Zur Rolle von Recht und Kriminologie beim Umgang mit Sexualdelinquenz
Hauke Brettel
Die Rechtsordnung definiert nicht nur den Bereich der Sexualdelinquenz, sondern gibt auch Regeln für den Umgang mit Sexualdelikten vor. Dabei ist das Verhältnis von rechtlichen Vorgaben zu anderen Maßstäben (wie zum Beispiel Erfahrungsregeln) in der Praxis nicht selten klärungsbedürftig, etwa wenn Rechtsregeln an der Feststellung oder Verwertung von Tatsachen hindern.
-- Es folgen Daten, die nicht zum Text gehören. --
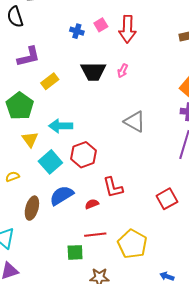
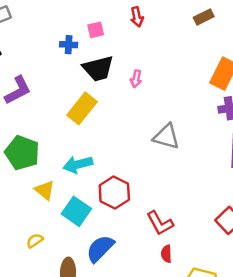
pink square: (101, 25) -> (96, 30), turned 32
red arrow: (127, 29) -> (137, 17), moved, size x0.6
black trapezoid: (93, 71) -> (98, 69), moved
yellow rectangle: (50, 81) -> (82, 108), moved, size x1.4
red semicircle: (92, 204) -> (166, 254), moved, turned -56

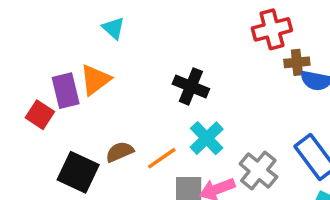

Auch erzielen rechtliche Vorgaben (Neben-)Wirkungen, die über das intendierte Regelungsanliegen hinausgehen, beispielsweise wenn sie zu schematischen Handhabungen ohne einen gebotenen Einzelfallbezug verleiten. Im Spannungsfeld von Recht und Empirie muss sich insbesondere die Kriminologie behaupten. Ihre Rolle beim Umgang mit Sexualdelinquenz wirft überdies im Verhältnis zu anderen Fachdisziplinen (wie etwa der Psychiatrie oder Psychologie) Fragen auf.
Univ.-Prof. Dr. med. Dr. jur. Hauke Brettel ist Sprecher des Zentrums für Interdisziplinäre Forensik (ZIF) und Inhaber der Professur für Strafrecht, Kriminologie und Medizinrecht an der Johannes Gutenberg-Universität. Zu seinen aktuellen Forschungsschwerpunkten gehören die Sexual-, Gewalt- und Drogenkriminalität. Auch beschäftigt er sich unter anderem mit empirischen und rechtsdogmatischen Aspekten von Kriminalsanktionen und Kriminalprognosen.